Your task →
Change "Straps" to "Ties" in the lines below and write them out again with nothing else altered. Omit the pictures.

Supplied entries →
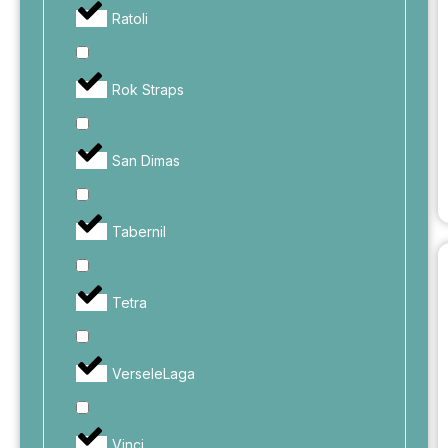
Ratoli
Rok Straps
San Dimas
Tabernil
Tetra
VerseleLaga
Vinci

Answer box →
Ratoli
Rok Ties
San Dimas
Tabernil
Tetra
VerseleLaga
Vinci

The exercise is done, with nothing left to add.